Albstadt (Baden-Württemberg)
Nach der Übernahme der Betriebsführung des badkap durch die Firma g1 (Inhaber: Marcus Steinhart und Peter Gooss) im Jahre 2010 wurden einige bauliche Änderungen durchgeführt. So wurde das Wellenbecken verkleinert und an der freigewordenen Stelle ein hochgesetztes Thermalbecken errichtet. Im Saunaland entstanden ein neuer Ruheraum und neue Räumlichkeiten für die Massagepraxis im Obergeschoß. Highlight sind allerdings die beiden neuen Außensaunas. Im Erdgeschoß findet man nun eine Salzsauna mit hinterleuchteten Salzziegeln und Salzboden. Hier ist Platz für bis zu 80 Personen gleichzeitig. Eine Etage höher wurde aus Kelostämmen eine Panorama-Sauna errichtet. Hier werden nun auf drei zentralen Öfen die stündlichen Erlebnis-Aufgüsse durchgeführt. Etwa 70 Sitzplätze sind dafür vorhanden. Nach dem Aufguß kann man auf der neuen Veranda abdampfen und sich anschließend an der ebenfalls neuen Kneipp-Gießanlage erfrischen. Die Kosten für die Umbau-Maßnahmen wurden mit 3,5 Mio. € (netto) beziffert. Quellen: www.schwarzwaelder-bote.de, www.zak.de

Bad Kreuznach (Rheinland-Pfalz)

**VORGEHENSWEISE:**
Listen Sie alles auf, was im Textauszug über das badkap ausdrücklich als neu bezeichnet wird. Verwenden Sie ausschließlich den Textauszug.

**AUSGANGSMATERIAL:**
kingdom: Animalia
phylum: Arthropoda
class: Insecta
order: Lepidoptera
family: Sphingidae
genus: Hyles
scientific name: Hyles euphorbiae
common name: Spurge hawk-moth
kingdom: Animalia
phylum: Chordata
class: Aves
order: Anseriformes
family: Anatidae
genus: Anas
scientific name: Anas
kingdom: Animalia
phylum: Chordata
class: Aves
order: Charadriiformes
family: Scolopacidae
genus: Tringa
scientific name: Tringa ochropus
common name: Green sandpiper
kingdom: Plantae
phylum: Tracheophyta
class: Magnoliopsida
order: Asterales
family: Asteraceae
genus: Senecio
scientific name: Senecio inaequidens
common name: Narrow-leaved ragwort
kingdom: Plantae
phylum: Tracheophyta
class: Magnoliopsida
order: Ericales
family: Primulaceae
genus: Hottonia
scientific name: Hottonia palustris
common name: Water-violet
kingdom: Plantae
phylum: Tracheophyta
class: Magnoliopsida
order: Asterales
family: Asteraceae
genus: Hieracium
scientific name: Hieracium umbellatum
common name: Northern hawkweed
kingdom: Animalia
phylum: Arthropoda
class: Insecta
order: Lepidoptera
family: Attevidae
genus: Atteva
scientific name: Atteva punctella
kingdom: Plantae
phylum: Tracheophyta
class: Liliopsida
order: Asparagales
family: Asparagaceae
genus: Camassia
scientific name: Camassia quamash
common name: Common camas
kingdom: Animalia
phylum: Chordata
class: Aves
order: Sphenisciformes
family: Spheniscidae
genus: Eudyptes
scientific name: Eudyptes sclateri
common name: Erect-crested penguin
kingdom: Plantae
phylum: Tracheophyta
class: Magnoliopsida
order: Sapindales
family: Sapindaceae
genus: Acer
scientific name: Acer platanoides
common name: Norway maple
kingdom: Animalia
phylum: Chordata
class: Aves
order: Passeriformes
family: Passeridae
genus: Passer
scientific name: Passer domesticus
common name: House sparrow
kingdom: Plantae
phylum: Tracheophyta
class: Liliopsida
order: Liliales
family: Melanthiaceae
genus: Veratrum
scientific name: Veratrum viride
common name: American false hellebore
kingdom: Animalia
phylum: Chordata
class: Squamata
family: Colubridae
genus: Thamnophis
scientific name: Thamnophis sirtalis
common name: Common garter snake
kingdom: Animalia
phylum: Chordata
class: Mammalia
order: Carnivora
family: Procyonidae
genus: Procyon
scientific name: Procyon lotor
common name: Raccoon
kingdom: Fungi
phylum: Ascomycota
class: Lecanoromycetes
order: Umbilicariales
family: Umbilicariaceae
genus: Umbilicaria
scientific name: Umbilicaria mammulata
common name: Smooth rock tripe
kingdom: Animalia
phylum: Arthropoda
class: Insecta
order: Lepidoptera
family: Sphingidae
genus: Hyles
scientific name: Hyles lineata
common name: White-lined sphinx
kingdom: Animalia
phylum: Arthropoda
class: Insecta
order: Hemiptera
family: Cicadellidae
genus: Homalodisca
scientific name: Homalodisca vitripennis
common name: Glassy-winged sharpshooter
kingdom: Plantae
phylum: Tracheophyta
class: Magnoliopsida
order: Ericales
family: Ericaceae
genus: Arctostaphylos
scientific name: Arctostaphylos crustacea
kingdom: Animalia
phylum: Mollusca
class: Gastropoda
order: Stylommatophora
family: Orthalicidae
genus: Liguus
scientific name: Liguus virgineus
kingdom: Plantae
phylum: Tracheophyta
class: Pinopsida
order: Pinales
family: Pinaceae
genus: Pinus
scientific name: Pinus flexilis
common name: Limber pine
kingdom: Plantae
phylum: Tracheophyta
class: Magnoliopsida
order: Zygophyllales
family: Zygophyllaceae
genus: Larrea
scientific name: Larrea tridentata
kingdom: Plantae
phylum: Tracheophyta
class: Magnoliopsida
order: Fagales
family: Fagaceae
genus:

**LÖSUNG:**
- ein neuer Ruheraum
- neue Räumlichkeiten für die Massagepraxis im Obergeschoß
- die beiden neuen Außensaunas
- die neue Veranda
- die neue Kneipp-Gießanlage